The horrifying images made two things clear: it’s utterly inexcusable that children ever suffer like this and it cannot be allowed to continue. So what needs to change?
The report was called ‘Australia’s Shame’, and rightly so.
We can blame the guards at Don Dale Detention Centre for their abhorrent treatment of young children – and they should be held fully accountable under the law – but
Four Corners confronted Australia with a bigger and more troubling question: how did we as a nation let this happen to children, in 2016?
Ultimately, responsibility lies with our governments. Prolonged solitary confinement and use of force against children may amount to torture by the government responsible for their care. And as a signatory to the
UN Convention on the Rights of the Child, Australia has plainly failed in its promise that “every child deprived of liberty shall be treated with humanity and respect for the inherent dignity of the human person."
The Prime Minister’s announcement of a Royal Commission into the Northern Territory’s juvenile detention system is a welcome first step towards greater transparency but we have to go further. Here’s why:
- We know from UNICEF’s global experience in juvenile justice that institutional environments are definitively unsafe for children.

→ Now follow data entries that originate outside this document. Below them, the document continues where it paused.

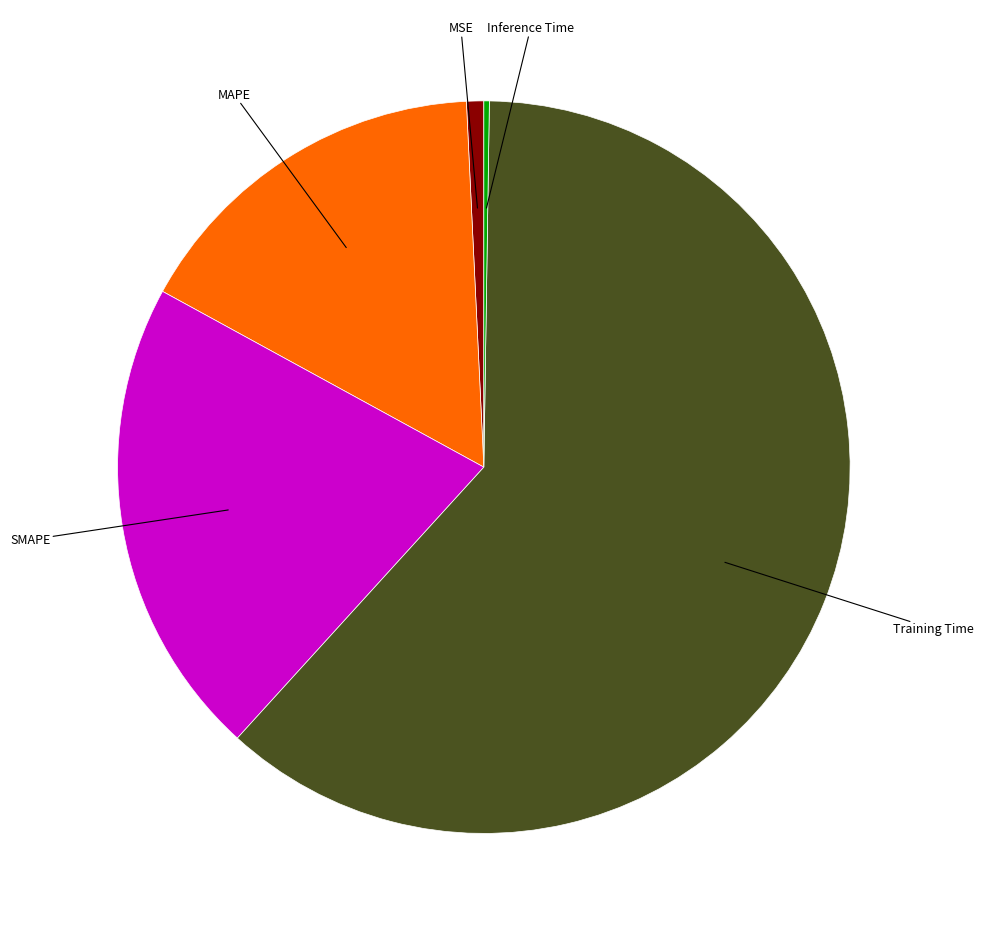

Does any single category account for the majority?

Yes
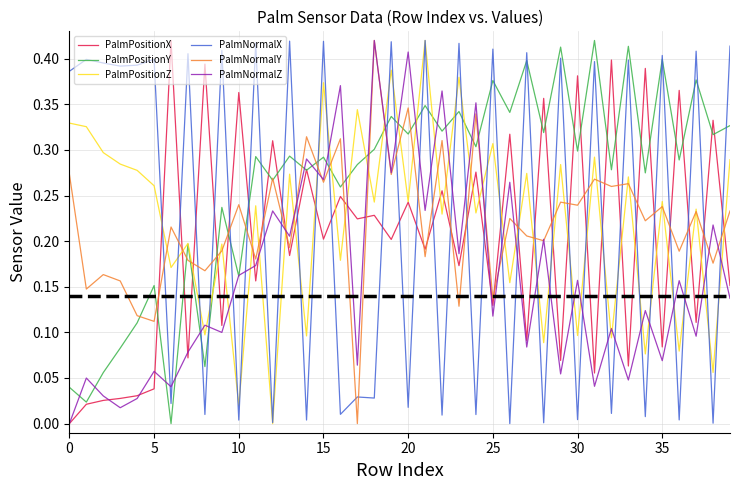

Count the number of categories in the chart.

40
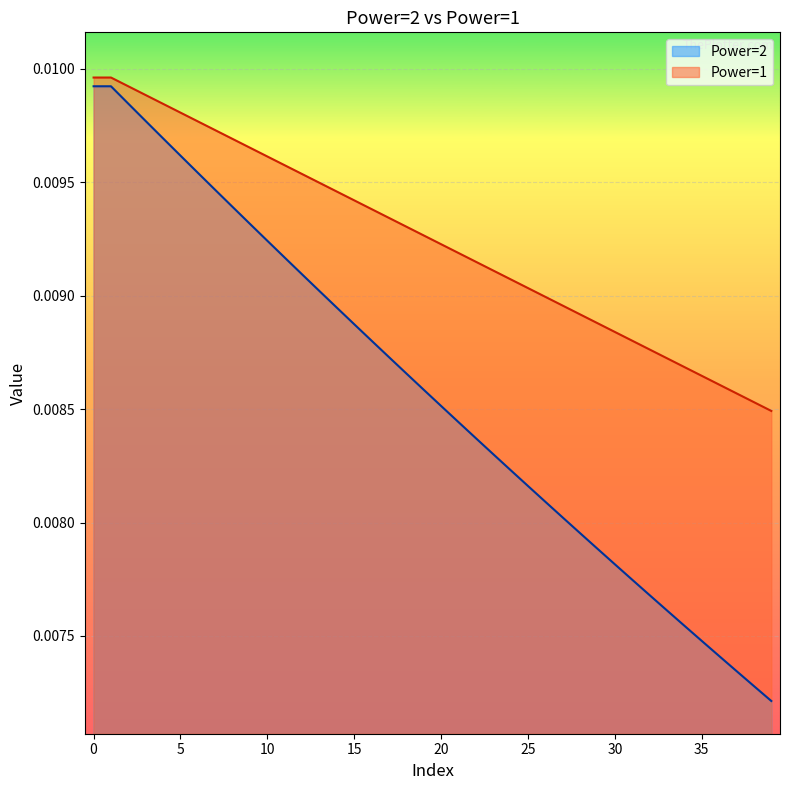

What is the label of the 37th point from the left?

36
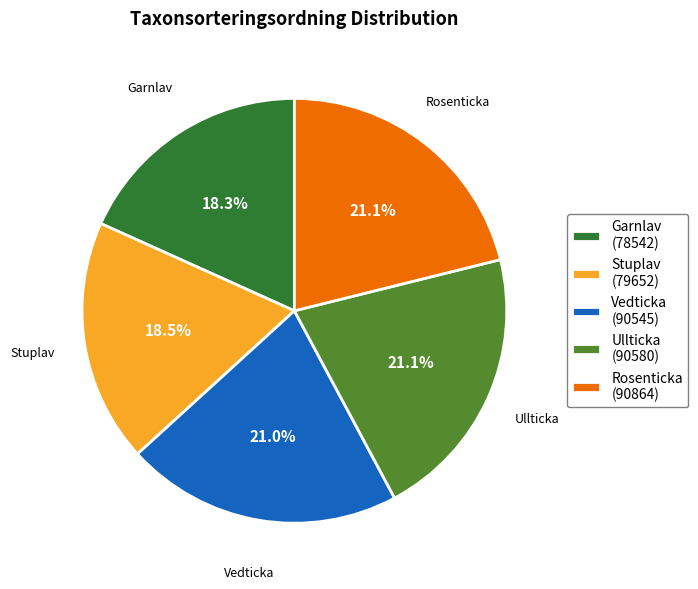

What percentage is the Ullticka slice, to the nearest percent?

21%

We cannot continue to lock up so many children and expect them be safe, and the problem doesn’t end at the NT border: children are at risk wherever they are institutionalised.
- This problem overwhelmingly affects Aboriginal and Torres Strait Islander children, who are a staggering 26 times more likely than non-Indigenous children to be incarcerated. Nationally, more than half of children in detention are Indigenous and in the Northern Territory, it’s an astounding 97%. Aboriginal leaders say this level of incarceration threatens the very fabric of their community and identity. We need to acknowledge this uncomfortable fact and change public policy to address the injustice.

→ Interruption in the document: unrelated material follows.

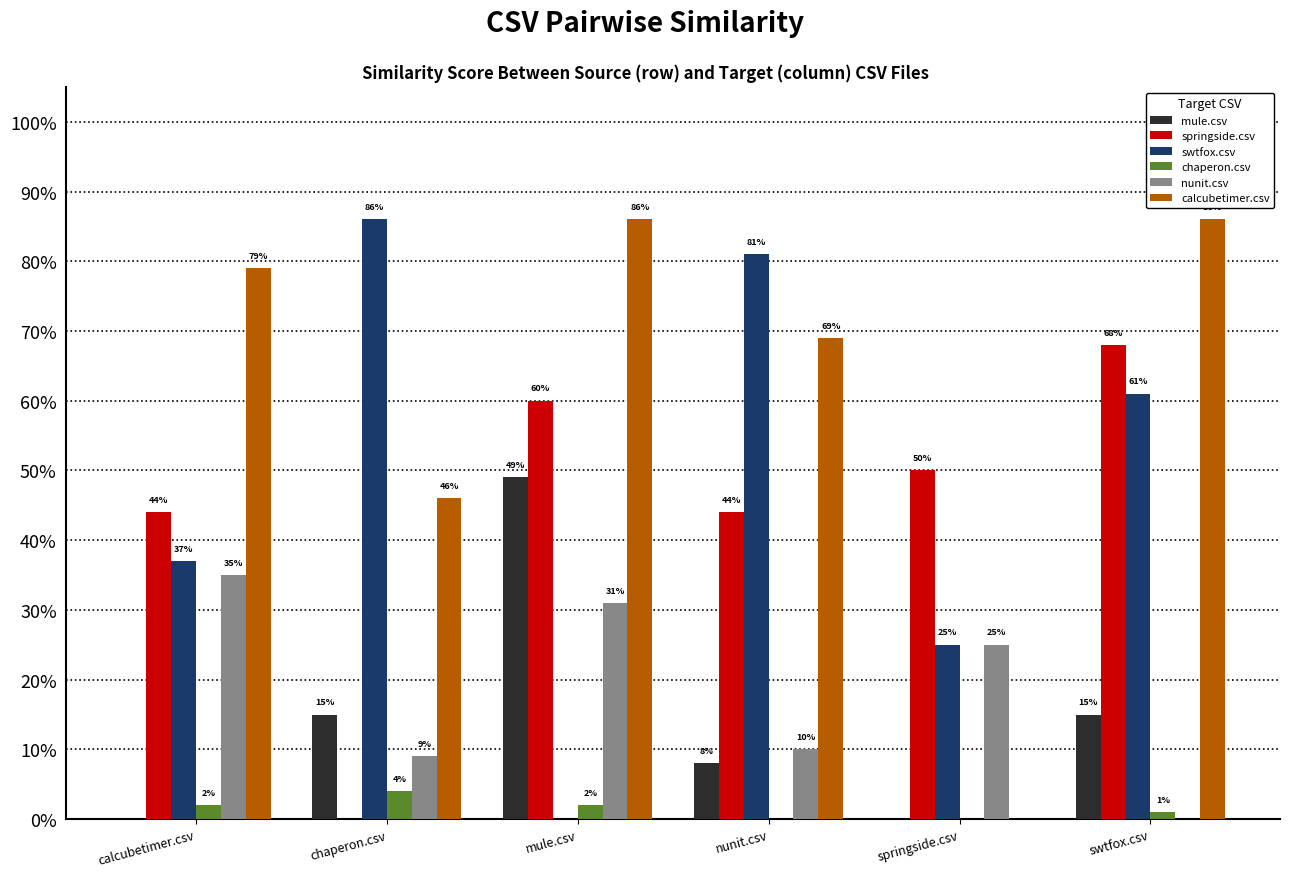

Does the chart contain stacked bars?

No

UNICEF Australia is asking State, Territory and Federal Governments to take five critical actions.
1. Finish the good work of the previous Royal Commission
We’ve been here before. In 1991, the Royal Commission into Aboriginal Deaths in Custody was established to address the over-representation of Indigenous people in the criminal justice system. The Commission made 339 recommendations which largely tackled the underlying reasons why people come into contact with the law in the first place. Importantly for children and young people, we need to ensure that they are not being incarcerated for minor crimes or offences, where the same conduct would not be considered a crime if done by an adult.
Yet, in the 25 years since this landmark inquiry, the rate of Aboriginal and Torres Strait Islander incarceration hasn’t dropped – it has consistently increased to new crisis points. More than ever before, it’s time for governments to fully implement the Commission’s advice.
Governments have made some positive reforms since then, although progress has often been matched by other regressive moves like criminalising minor offences and removing judges’ discretion with policies of mandatory detention. We can’t step forward with one foot and back with the other.
Now, as the Federal and Territory Governments establish a new Royal Commission, they should do so with every intention of putting its advice into practice.
Gillian Triggs discusses the detention of children on ABC's Q&A.
2. Agree to oversight and monitoring by the UN
Australia is already bound by various international human rights treaties to ensure that torture doesn’t occur, although we need comprehensive domestic laws to give effect to these international treaties.
Also, we’re yet to ratify something critical. It’s called the Optional Protection to the Convention Against Torture and other Cruel, Inhuman or Degrading Treatment or Punishment (OPCAT) and it would allow United Nations officials to conduct inspections of Australia’s youth detention centres. It would also require us to set up a National Preventative Mechanism which would play a vital role in stopping the kind of situations we saw on Four Corners from ever occuring.
If Australia wants better oversight and an ongoing system of accountability – if we want to ensure that children in detention are held in the safest possible conditions and treated according to international standards – we need to ratify OPCAT.
3. Tackle the root causes that drive Aboriginal and Torres Strait Islander Children into custody
If a young person experiences discrimination, exclusion and social and economic disadvantage, they’re more likely to come into conflict with the law. So to stop children ending up in detention, we need to address the education gaps, unemployment, substance misuse, neglect and family violence that increase their chances of getting into trouble.
The criminal justice system is not a solution for these social and economic issues:
we need to intervene earlier in the lives of Aborginal and Torres Strait Islander children. That means proven initiatives like community care and support for children with cognitive disability or mental health issues, public health models that target behaviour in young people and empower parents, and better support networks like police mentoring for young people.
In working to realise the rights of Indigenous children, governments should listen to communities and draw on their cultural strengths in caring for their own families. Investment must heal and strengthen families and it should empower communities to determine their own ways forward.